È in arrivo uno sconto Irap sui contratti a tempo indeterminato. L’ipotesi allo studio del governo prevede un intervento “selettivo” a vantaggio delle imprese per abbattere il peso della componente lavoro dall’imposta regionale sulle attività produttive.
Nell’operazione di taglio del costo del lavoro si conferma inoltre il bonus mensile di 80 euro percepito dai lavoratori dipendenti con redditi tra gli 8mila e 26mila euro che il premier Matteo Renzi vuole rendere strutturale, così come la riduzione del 10% dell’Irap.
Ancora deve essere stabilito il valore dello sgravio selettivo sull’Irap – i tecnici stanno preparando le simulazioni per valutare i costi – che risponde ad un’esigenza più volte sottolineata da Renzi: il contratto a tempo indeterminato deve diventare più conveniente, deve costare di meno alle imprese. Così dopo aver liberalizzato con il Dl Poletti le assunzioni con i contratti a tempo determinato – allungando fino a 36 mesi la possibilità di assumere senza indicare le causali – il governo con la Legge di stabilità rivolge l’attenzione ai contratti a tempo indeterminato per premiare gli imprenditori che hanno alle dipendenze lavoratori stabilizzati. Due le possibili strade: una è rendere totalmente irrilevante ai fini Irap il costo del lavoro per i lavoratori già assunti, operazione chiesta da tempo dalle imprese, ma dai costi rilevanti: la componente Irap sul lavoro si stima abbia un peso di circa 10 miliardi che, tolta la quota deducibile dalle imposte dirette, comporta un aggravio effettivo per le imprese tra i 6 e i 7 miliardi di euro. Oppure il governo potrebbe agire sulle attuali deduzioni riconosciute per ogni singolo assunto stabilizzato. Dal 1? gennaio scorso la deduzione è pari a 7.500 euro e raggiunge 15mila euro per i dipendenti di imprese che operano nel Sud. Questi due valori potranno essere ricalibrati in funzione delle risorse rese disponibili con la spending review. Non è del tutto esclusa una terza via: quella di rimodulare le deduzioni per i soli neo-assunti a tempo indeterminato. Resta, tuttavia, ancora in piedi l’ipotesi alternativa al taglio selettivo dell’Irap per ridurre il costo del lavoro, ossia un intervento per abbattere i contributi sociali che gravano sull’impresa.
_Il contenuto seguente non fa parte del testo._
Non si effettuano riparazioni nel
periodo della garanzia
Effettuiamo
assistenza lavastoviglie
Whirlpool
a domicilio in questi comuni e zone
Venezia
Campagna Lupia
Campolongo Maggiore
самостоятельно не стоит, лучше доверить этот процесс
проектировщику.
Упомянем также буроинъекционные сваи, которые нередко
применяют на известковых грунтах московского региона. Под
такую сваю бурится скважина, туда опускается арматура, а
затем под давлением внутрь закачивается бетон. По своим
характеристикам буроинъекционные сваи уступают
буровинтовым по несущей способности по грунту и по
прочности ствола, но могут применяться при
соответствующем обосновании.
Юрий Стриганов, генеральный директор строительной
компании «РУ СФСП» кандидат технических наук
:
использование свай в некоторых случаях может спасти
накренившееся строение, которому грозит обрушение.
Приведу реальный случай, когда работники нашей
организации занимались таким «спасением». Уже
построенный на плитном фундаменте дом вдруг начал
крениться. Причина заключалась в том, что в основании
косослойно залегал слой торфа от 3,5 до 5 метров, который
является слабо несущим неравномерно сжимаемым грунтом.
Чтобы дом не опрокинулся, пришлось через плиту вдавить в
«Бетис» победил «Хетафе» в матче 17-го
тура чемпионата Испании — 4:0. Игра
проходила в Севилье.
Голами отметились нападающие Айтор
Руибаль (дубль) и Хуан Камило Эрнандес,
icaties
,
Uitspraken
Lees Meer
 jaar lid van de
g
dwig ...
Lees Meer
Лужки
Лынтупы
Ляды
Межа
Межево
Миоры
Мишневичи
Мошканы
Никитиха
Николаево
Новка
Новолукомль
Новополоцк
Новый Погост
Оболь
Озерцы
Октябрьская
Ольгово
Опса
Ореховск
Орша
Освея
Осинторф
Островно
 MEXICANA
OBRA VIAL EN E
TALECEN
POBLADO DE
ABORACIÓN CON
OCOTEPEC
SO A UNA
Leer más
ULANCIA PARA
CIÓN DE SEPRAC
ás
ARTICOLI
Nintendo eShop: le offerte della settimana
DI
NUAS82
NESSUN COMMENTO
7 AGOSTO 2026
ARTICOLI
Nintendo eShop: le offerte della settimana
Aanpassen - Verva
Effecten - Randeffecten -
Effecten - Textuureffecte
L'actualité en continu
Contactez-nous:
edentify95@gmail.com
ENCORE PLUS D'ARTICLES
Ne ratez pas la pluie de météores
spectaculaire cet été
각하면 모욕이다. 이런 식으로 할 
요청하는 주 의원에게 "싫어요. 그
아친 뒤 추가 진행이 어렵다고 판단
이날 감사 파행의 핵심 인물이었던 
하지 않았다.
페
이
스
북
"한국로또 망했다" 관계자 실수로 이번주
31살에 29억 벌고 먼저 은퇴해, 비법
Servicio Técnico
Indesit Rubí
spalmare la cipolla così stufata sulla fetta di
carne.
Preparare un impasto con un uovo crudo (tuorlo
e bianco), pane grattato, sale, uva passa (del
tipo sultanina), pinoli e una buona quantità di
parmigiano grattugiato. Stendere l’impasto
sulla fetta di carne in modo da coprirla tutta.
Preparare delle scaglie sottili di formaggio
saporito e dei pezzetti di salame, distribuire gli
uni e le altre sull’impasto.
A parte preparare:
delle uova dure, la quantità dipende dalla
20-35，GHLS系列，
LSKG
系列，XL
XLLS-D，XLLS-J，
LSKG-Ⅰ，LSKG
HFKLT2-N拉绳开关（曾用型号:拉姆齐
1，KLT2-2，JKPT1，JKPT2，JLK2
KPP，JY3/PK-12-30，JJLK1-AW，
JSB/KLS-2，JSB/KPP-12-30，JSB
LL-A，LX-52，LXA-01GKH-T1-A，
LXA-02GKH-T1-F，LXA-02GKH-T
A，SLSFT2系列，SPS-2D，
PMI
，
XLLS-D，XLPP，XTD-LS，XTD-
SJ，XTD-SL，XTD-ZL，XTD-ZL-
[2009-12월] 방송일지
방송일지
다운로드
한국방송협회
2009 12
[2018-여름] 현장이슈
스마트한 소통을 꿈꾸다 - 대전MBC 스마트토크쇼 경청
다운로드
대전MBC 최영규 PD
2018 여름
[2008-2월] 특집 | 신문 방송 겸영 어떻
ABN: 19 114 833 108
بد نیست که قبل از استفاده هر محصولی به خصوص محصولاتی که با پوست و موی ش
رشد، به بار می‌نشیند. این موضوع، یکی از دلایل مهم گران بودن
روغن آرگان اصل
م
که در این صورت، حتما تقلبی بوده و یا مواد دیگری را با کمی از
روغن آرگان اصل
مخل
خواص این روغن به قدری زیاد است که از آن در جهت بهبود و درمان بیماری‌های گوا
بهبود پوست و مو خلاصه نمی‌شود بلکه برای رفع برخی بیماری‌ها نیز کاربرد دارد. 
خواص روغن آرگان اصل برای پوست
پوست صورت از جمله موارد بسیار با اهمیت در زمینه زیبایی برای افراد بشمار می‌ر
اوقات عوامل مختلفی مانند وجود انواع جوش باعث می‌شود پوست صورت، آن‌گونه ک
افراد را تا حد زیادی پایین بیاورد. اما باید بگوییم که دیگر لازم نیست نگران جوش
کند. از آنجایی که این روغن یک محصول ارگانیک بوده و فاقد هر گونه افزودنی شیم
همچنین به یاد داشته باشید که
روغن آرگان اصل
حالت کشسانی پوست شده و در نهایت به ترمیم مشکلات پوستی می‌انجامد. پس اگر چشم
Una riduzione del differenziale del costo del lavoro per allinearlo con la media europea è sollecitata da Confindustria: «Bisogna restituire fiducia al mercato – sostiene il presidente della Piccola industria di Confindustria, Alberto Baban – e recuperare una situazione complessa. Il taglio del cuneo e della tassazione restituirebbe l’idea che possiamo ricominciare. Noi siamo fiduciosi ma serve una normalizzazione a livello europeo del costo del lavoro». Per la riduzione del costo del lavoro, il viceministro dell’Economia Enrico Morando propone un «intervento selettivo, compatibile con il principio contenuto nella delega fiscale», senza dover passare per il Parlamento: «Si potrebbe distinguere la componente di reddito che serve per il sostentamento dell’imprenditore, artigiano o commerciante – spiega Morando – assoggettando la quota restante più strettamente legata al fattore della produzione d’impresa ad un trattamento fiscale più favorevole, come una cedolare secca».
Quanto al bonus di 80 euro, la priorità è renderlo strutturale per gli attuali beneficiari, anche se Renzi ancora non ha rinunciato a cercare le risorse per estendere la platea, includendo pensionati e partite Iva, o alzando la soglia di reddito per comprendere le famiglie con figli. Ma l’ampliamento della platea si scontra con un grosso problema di coperture: «Con gli altri Paesi europei c’è anche uno spread di 33 miliardi di euro di pressione fiscale sul lavoro che noi vogliamo eliminare – commenta il responsabile economico del Pd, Filippo Taddei –. Con la manovra sugli 80 euro l’abbiamo tagliato di 10 miliardi, ora siamo determinati a tagliare anche il resto, dobbiamo valutare in che tempi possiamo farlo».